Take a look at what is happening beyond the two-mile radius of your most commonly visited shops, restaurants, and yoga studios, and you enter the twilight zone. How can we hold the concept of a yoga community accountable once we realize that our privileged “yoga community mentality” excludes much of the demographic around us?

How can we continue to perfect our handstands if we know that many in our neighborhoods are going hungry?

What good do we bring to the world by hosting international retreats if we don’t even know the struggles of those living nearby?

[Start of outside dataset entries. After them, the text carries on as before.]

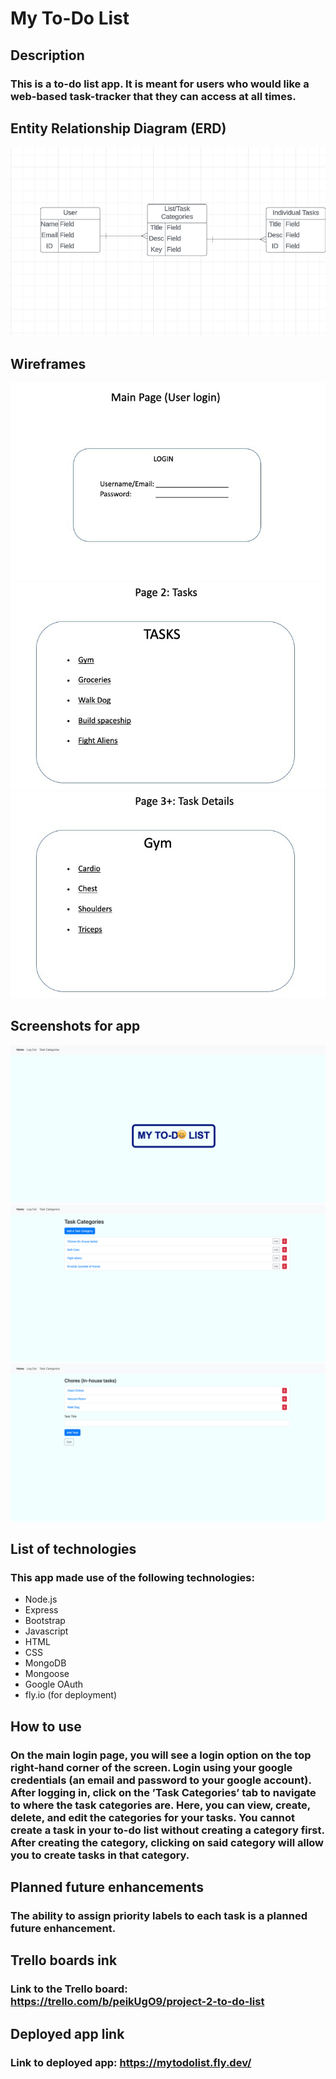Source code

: # My To-Do List

## Description
### This is a to-do list app. It is meant for users who would like a web-based task-tracker that they can access at all times.

## Entity Relationship Diagram (ERD)
![Alt Text](assets/ERD.png)

## Wireframes
![Alt Text](assets/SCREEN1_WF.jpeg)
![Alt Text](assets/Screen2_WF.jpg)
![Alt Text](assets/screen3_WF.jpg)

## Screenshots for app
![Alt Text](assets/MainPage_Screengrab.png)
![Alt Text](assets/Page2_Screengrab.png)
![Alt Text](assets/Page3_Screengrab.png)

## List of technologies
### This app made use of the following technologies: 
* Node.js 
* Express
* Bootstrap
* Javascript 
* HTML 
* CSS 
* MongoDB
* Mongoose 
* Google OAuth
* fly.io (for deployment)

## How to use
### On the main login page, you will see a login option on the top right-hand corner of the screen. Login using your google credentials (an email and password to your google account). After logging in, click on the ’Task Categories’ tab to navigate to where the task categories are. Here, you can view, create, delete, and edit the categories for your tasks. You cannot create a task in your to-do list without creating a category first. After creating the category, clicking on said category will allow you to create tasks in that category. 

## Planned future enhancements
### The ability to assign priority labels to each task is a planned future enhancement. 

## Trello boards ink
### Link to the Trello board: https://trello.com/b/peikUgO9/project-2-to-do-list

## Deployed app link
### Link to deployed app: https://mytodolist.fly.dev/
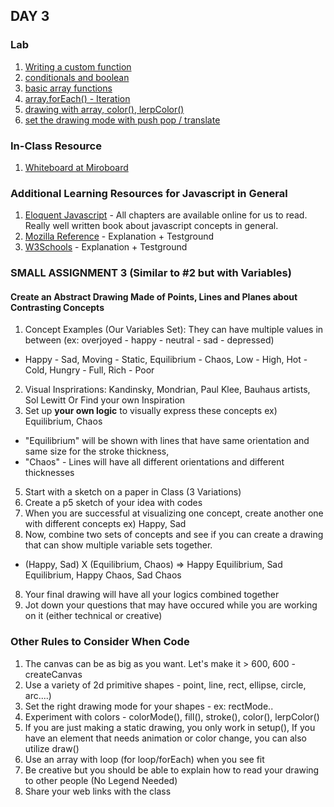 ## DAY 3 

### Lab
1. [Writing a custom function](https://editor.p5js.org/lee.inhye/sketches/IKpkfKgDT)
2. [conditionals and boolean](https://editor.p5js.org/lee.inhye/sketches/a4mTQrMUG)
3. [basic array functions](https://editor.p5js.org/lee.inhye/sketches/oMOe6WCH5)
4. [array.forEach() - Iteration](https://editor.p5js.org/lee.inhye/sketches/MoTuUP4mK)
5. [drawing with array, color(), lerpColor()](https://editor.p5js.org/lee.inhye/sketches/N7N9gwFCE)
6. [set the drawing mode with push pop / translate](https://editor.p5js.org/lee.inhye/sketches/B3a3izUGr)

### In-Class Resource
1. [Whiteboard at Miroboard](https://miro.com/app/board/uXjVOOHyf34=/)

### Additional Learning Resources for Javascript in General
1. [Eloquent Javascript](https://eloquentjavascript.net/) - All chapters are available online for us to read. Really well written book about javascript concepts in general. 
2. [Mozilla Reference](https://developer.mozilla.org/en-US/docs/Web/JavaScript/Reference/Statements) - Explanation + Testground
3. [W3Schools](https://www.w3schools.com/js/) - Explanation + Testground

### SMALL ASSIGNMENT 3 (Similar to #2 but with Variables)
#### Create an Abstract Drawing Made of Points, Lines and Planes about Contrasting Concepts
1. Concept Examples (Our Variables Set): They can have multiple values in between (ex: overjoyed - happy - neutral - sad - depressed)
- Happy - Sad, Moving - Static, Equilibrium - Chaos, Low - High, Hot - Cold, Hungry - Full, Rich - Poor
2. Visual Insprirations: Kandinsky, Mondrian, Paul Klee, Bauhaus artists, Sol Lewitt Or Find your own Inspiration
3. Set up **your own logic** to visually express these concepts ex) Equilibrium, Chaos
*  "Equilibrium" will be shown with lines that have same orientation and same size for the stroke thickness, 
* "Chaos" - Lines will have all different orientations and different thicknesses 
5. Start with a sketch on a paper in Class (3 Variations)
6. Create a p5 sketch of your idea with codes
7. When you are successful at visualizing one concept, create another one with different concepts ex) Happy, Sad
8. Now, combine two sets of concepts and see if you can create a drawing that can show multiple variable sets together.
- (Happy, Sad) X (Equilibrium, Chaos) => Happy Equilibrium, Sad Equilibrium, Happy Chaos, Sad Chaos
8. Your final drawing will have all your logics combined together
10. Jot down your questions that may have occured while you are working on it (either technical or creative) 

### Other Rules to Consider When Code
1. The canvas can be as big as you want. Let's make it > 600, 600 - createCanvas
2. Use a variety of 2d primitive shapes  - point, line, rect, ellipse, circle, arc....)
3. Set the right drawing mode for your shapes - ex: rectMode..
4. Experiment with colors - colorMode(), fill(), stroke(), color(), lerpColor()
5. If you are just making a static drawing, you only work in setup(), If you have an element that needs animation or color change, you can also utilize draw()
6. Use an array with loop (for loop/forEach) when you see fit
7. Be creative but you should be able to explain how to read your drawing to other people (No Legend Needed)
8. Share your web links with the class 
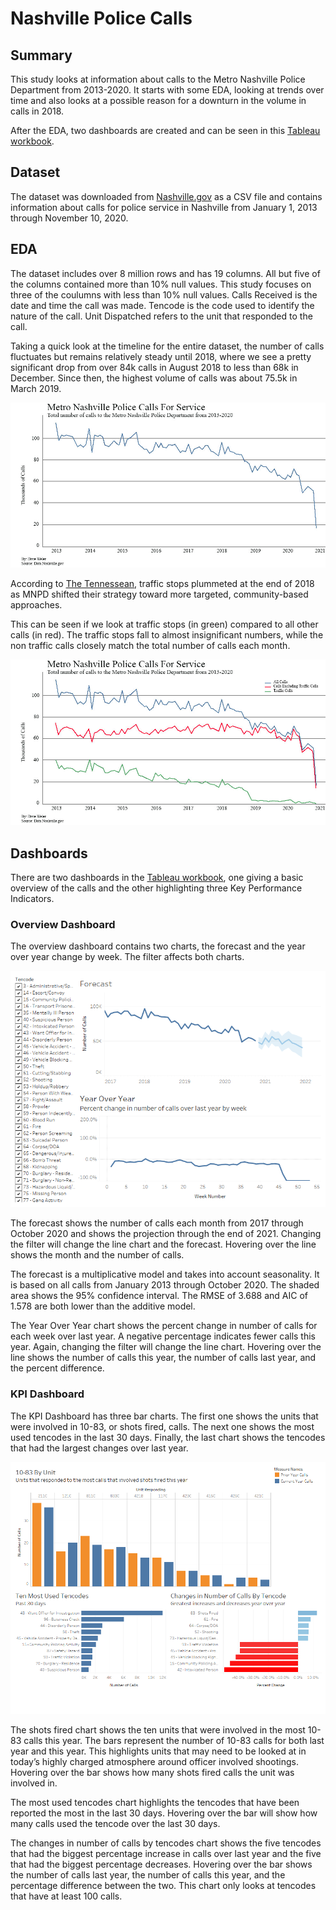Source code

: # Nashville Police Calls

## Summary
This study looks at information about calls to the Metro Nashville Police Department from 2013-2020. It starts with some EDA, looking at trends over time and also looks at a possible reason for a downturn in the volume in calls in 2018. 

After the EDA, two dashboards are created and can be seen in this [Tableau workbook](https://public.tableau.com/views/MNPDCalls/KPIDashboard?:language=en&:display_count=y&:origin=viz_share_link).

## Dataset
The dataset was downloaded from [Nashville.gov](https://data.nashville.gov/Police/Metro-Nashville-Police-Department-Calls-for-Servic/kwnd-qrrm) as a CSV file and contains information about calls for police service in Nashville from January 1, 2013 through November 10, 2020. 

## EDA
The dataset includes over 8 million rows and has 19 columns. All but five of the columns contained more than 10% null values. This study focuses on three of the coulumns with less than 10% null values. Calls Received is the date and time the call was made. Tencode is the code used to identify the nature of the call. Unit Dispatched refers to the unit that responded to the call. 

Taking a quick look at the timeline for the entire dataset, the number of calls fluctuates but remains relatively steady until  2018, where we see a pretty significant drop from over 84k calls in August 2018 to less than 68k in December. Since then, the highest volume of calls was about 75.5k in March 2019. 

![](/images/TotalCalls.jpg)

According to [The Tennessean](https://www.tennessean.com/story/news/crime/2019/04/18/nashville-traffic-stops-police-study-statistics-driving-while-black/3273143002/), traffic stops plummeted at the end of 2018 as MNPD shifted their strategy toward more targeted, community-based approaches.

This can be seen if we look at traffic stops (in green) compared to all other calls (in red). The traffic stops fall to almost insignificant numbers, while the non traffic calls closely match the total number of calls each month.

![](/images/TotalCallsBrokenDown.jpg)

## Dashboards
There are two dashboards in the [Tableau workbook](https://public.tableau.com/views/MNPDCalls/KPIDashboard?:language=en&:display_count=y&:origin=viz_share_link), one giving a basic overview of the calls and the other highlighting three Key Performance Indicators.

### Overview Dashboard

The overview dashboard contains two charts, the forecast and the year over year change by week. The filter affects both charts.

![](images/Overview.png)

The forecast shows the number of calls each month from 2017 through October 2020 and shows the projection through the end of 2021. Changing the filter will change the line chart and the forecast. Hovering over the line shows the month and the number of calls.

The forecast is a multiplicative model and takes into account seasonality. It is based on all calls from January 2013 through October 2020. The shaded area shows the 95% confidence interval. The RMSE of 3.688 and AIC of 1.578 are both lower than the additive model.

The Year Over Year chart shows the percent change in number of calls for each week over last year. A negative percentage indicates fewer calls this year. Again, changing the filter will change the line chart. Hovering over the line shows the number of calls this year, the number of calls last year, and the percent difference.

### KPI Dashboard

The KPI Dashboard has three bar charts. The first one shows the units that were involved in 10-83, or shots fired, calls. The next one shows the most used tencodes in the last 30 days. Finally, the last chart shows the tencodes that had the largest changes over last year.

![](images/KPI-Dashboard.png)

The shots fired chart shows the ten units that were involved in the most 10-83 calls this year. The bars represent the number of 10-83 calls for both last year and this year. This highlights units that may need to be looked at in today’s highly charged atmosphere around officer involved shootings. Hovering over the bar shows how many shots fired calls the unit was involved in.

The most used tencodes chart highlights the tencodes that have been reported the most in the last 30 days. Hovering over the bar will show how many calls used the tencode over the last 30 days.

The changes in number of calls by tencodes chart shows the five tencodes that had the biggest percentage increase in calls over last year and the five that had the biggest percentage decreases. Hovering over the bar shows the number of calls last year, the number of calls this year, and the percentage difference between the two. This chart only looks at tencodes that have at least 100 calls.
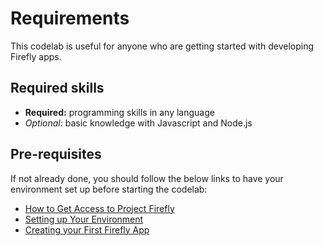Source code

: # Requirements

This codelab is useful for anyone who are getting started with developing Firefly apps.

## Required skills

* **Required:** programming skills in any language
* *Optional:* basic knowledge with Javascript and Node.js

## Pre-requisites

If not already done, you should follow the below links to have your environment set up before starting the codelab:

* [How to Get Access to Project Firefly](../../overview/getting_access.md)
* [Setting up Your Environment](../../getting_started/index.md)
* [Creating your First Firefly App](../../getting_started/first_app.md)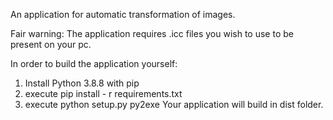 An application for automatic transformation of images.

Fair warning: The application requires .icc files you wish to use to be present on your pc.

In order to build the application yourself:
1) Install Python 3.8.8 with pip
2) execute pip install - r requirements.txt
3) execute python setup.py py2exe
Your application will build in dist folder.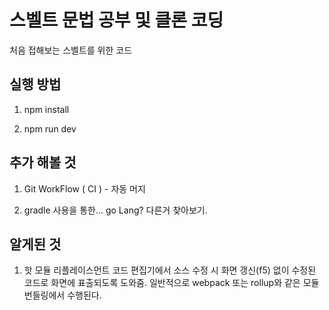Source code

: # 스벨트 문법 공부 및 클론 코딩
처음 접해보는 스벨트를 위한 코드

## 실행 방법
1. npm install

2. npm run dev


## 추가 해볼 것

1. Git WorkFlow ( CI ) - 자동 머지

2. gradle 사용을 통한... go Lang?  다른거 찾아보기.

## 알게된 것
1. 핫 모듈 리플레이스먼트 
 코드 편집기에서 소스 수정 시 화면 갱신(f5) 없이 수정된 코드로 화면에 표출되도록 도와줌.
일반적으로 webpack 또는 rollup와 같은 모듈 번들링에서 수행된다.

How can we share phrases like “One love,” ”All one,” “Love is love” when the only place that we experience such feelings is on a rubber mat?

Why are we so eager to support our local yoga studio when we ignore our local shelters?

How can we continue to practice a practice of liberation seeing the chains that bind so many?

Don’t get me wrong—we do need to support the neighborhood studio. But it is also our responsibility as practitioners of yoga to plant the seeds for a better future and, whenever possible, to help facilitate the road to freedom for those forgotten or neglected.

We can’t expect to take a 60 or a 75-minute yoga class and think the world is beautiful and that’s it for the day.

You can’t have access to something as powerful as yoga and just use it like a Band-Aid for wounded egos.

These practices are life-changing.

These practices can and will have tremendous benefits for the coming generations.

These practices, shared with everyone, especially the neglected and marginalized, could change the future.

As a community activist who engages with shelters, hospitals, hospices, underprivileged communities, and first responders, and is constantly trying to bring the therapeutic effects of yoga and mindfulness practices to those who typically don’t fit the stereotype, I realized that my yoga community has a lot of work and soul searching to do. Cacao ceremonies, handstands, ecstatic chanting, and two-week teacher trainings won’t cut it. That’s not an identity. That’s not why these practices are given to us.

Yoga is not a passive state of being. It is active and action-oriented; it defies all paradigms, biases, judgments, and barriers and truly places all of us as equals. My well-being is not more or less important than yours.

Don’t get me wrong—I still want you to go to your local studio or gym, take a class, and be happy. But I also want you to think big. How can we contribute to the expansion of our practices?

Can we suggest that our local studio organize a fundraiser?

Can we suggest that our favorite instructor goes to teach at a shelter?

Can our yogi friends support a local nonprofit?

Can we be more selective about where we invest our yoga dollars?

Can we make it part of the practice to perfect not only our asanas but also how we see the world and perhaps expand our idea of well-being to underprivileged communities?

There is a big blind spot in the yoga communities as we now know them.

Lots of you know that it’s time for a change. A change is coming. And the time is now.